Broadly, our results suggest that urban environments, and particularly urban noise, can drive the rapid evolution of higher minimum frequencies in oscines through a combination of cultural and genetic changes. The urban junco population studied here exhibits one of the largest documented differences in minimum song frequency relative to a rural population, and this difference was likely generated in less than 30 years, indicating that if evolutionary changes are the primary driver, they can happen relatively rapidly (Cardoso & Atwell, 2011a; Slabbekoorn, Yeh, & Hunt, 2007). Although behavioural flexibility may provide an immediate escape from masking by environmental noise (Bermúdez-Cuamatzin et al., 2011; Goodwin & Podos, 2013; Halfwerk & Slabbekoorn, 2009), a combination of cultural and genetic evolution can drive more permanent shifts in minimum frequency in chronically noisy environments (Zollinger et al., 2017).
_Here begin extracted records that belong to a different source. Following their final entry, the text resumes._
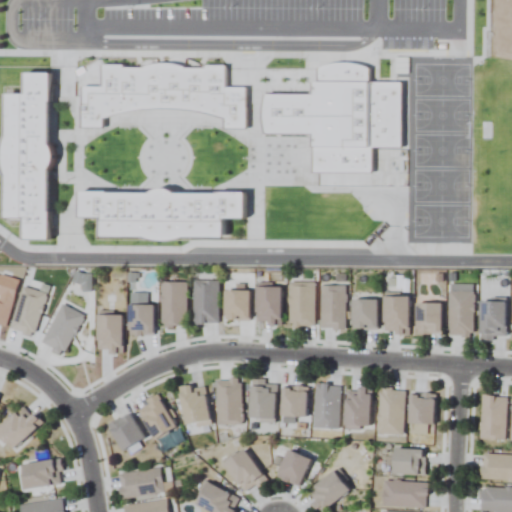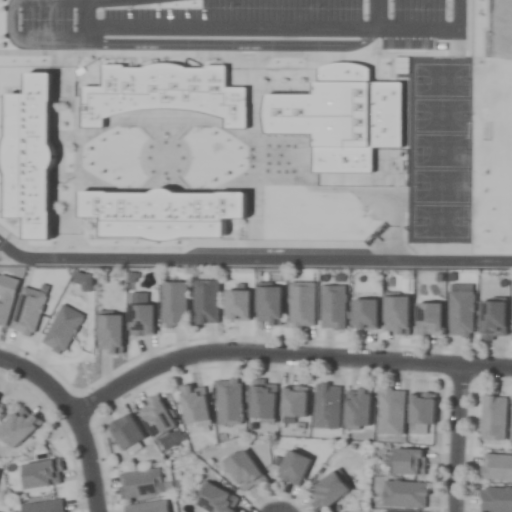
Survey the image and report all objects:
road: (153, 0)
crop: (255, 255)
building: (206, 301)
building: (173, 304)
building: (301, 304)
building: (236, 305)
building: (267, 305)
building: (332, 306)
building: (460, 310)
building: (364, 313)
building: (395, 314)
building: (428, 318)
building: (140, 320)
building: (492, 320)
building: (109, 333)
road: (287, 357)
building: (262, 401)
building: (228, 402)
building: (293, 402)
building: (193, 404)
building: (327, 406)
building: (357, 408)
building: (421, 409)
building: (391, 412)
road: (77, 416)
building: (156, 417)
building: (493, 418)
building: (511, 418)
building: (18, 427)
building: (125, 432)
road: (457, 439)
building: (408, 461)
building: (293, 468)
building: (496, 468)
building: (244, 471)
building: (41, 474)
building: (140, 484)
building: (328, 491)
building: (404, 494)
building: (216, 500)
building: (495, 500)
building: (43, 507)
building: (147, 507)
The juncos in this study experienced less than 40 days of life with adult song tutors and the noise present in their natal environments, which also suggests that possible developmental mechanisms were triggered in very early life (e.g. memorization of song types, experiencing noise) and had lasting effects.

Acknowledgments

We thank R. Kiley for assistance with collecting song recordings and H. Hoekstra, R. Lande, K. Marchetti and the Descanso Ranger District of the Cleveland National Forest for logistical support at field sites.

Funding

This work was funded by the National Science Foundation (Graduate Research Fellowship Program; DEB-0808284; IOS-0820055; IOS-1011145; DBI-0939454), the National Institutes of Health (T32HD49336), Fundação para a Ciência e a Tecnologia (reference DL57/2016/CP1440/CT0011), Indiana University, Ohio Wesleyan University and the University of Oklahoma.

APPENDIX

Figure A1.

Figure A1.

Correlation of (a) minimum and (b) maximum frequencies measured visually from the spectrogram and using a minus 30 dB threshold from the power spectrum.

Figure A2.

Figure A2.

Comparison of the spectrogram and power spectrum techniques for measuring minimum and maximum frequency of songs recorded in the common garden environment. Each box represents the interquartile range and median, whiskers represent range of data within 1.5 times the interquartile range, and dots represent data points exceeding that range. **P < 0.001.

Table A1.

Results of linear mixed model analyses comparing frequency characteristics between common garden populations measured from power spectra, rather than from spectrograms, using song type as a random effect

Song measurement χ21 P N
Minimum frequency 16.55 <0.001 64
Maximum frequency 0.007 0.935 55

Significant outcomes are shown in bold.

Table A2.

Results of linear mixed model analyses comparing frequency characteristics between common garden populations measured from spectrograms using individual as a random effect rather than song type

Song measurement χ21 P N
Minimum frequency 7.62 0.006 65
Maximum frequency 2.03 0.154 65
Peak frequency 0.183 0.669 65

Significant outcomes are shown in bold.

Table A3.

Results of linear mixed model analyses comparing frequency characteristics between common garden populations measured from power spectra, rather than from spectrograms, using individual as a random effect rather than song type

Song measurement χ21 P N
Minimum frequency 4.075 0.044 64
Maximum frequency 0.518 0.472 55

Significant outcomes are shown in bold.

Table A4.

Results of linear mixed model analyses comparing frequency characteristics between common garden populations measured from spectrograms using song type as a random effect with extreme outliers removed from the data set

Song measurement χ21 P Number of outliers removed
Minimum frequency 8.28 0.004 2
Maximum frequency 0.447 0.504 1
Peak frequency 0.142 0.706 1

Outliers were defined as any points that exceeded three times the interquartile range. Significant outcomes are shown in bold.

Table A5.

Results of linear mixed model analyses comparing frequency characteristics between common garden populations measured from power spectra using song type as a random effect with extreme outliers removed from the data set

Song measurement χ21 P Number of outliers removed
Minimum frequency 12.89 <0.001 2
Maximum frequency 0.007 0.935 0

Outliers were defined as any points that exceeded three times the interquartile range. Significant outcomes are shown in bold.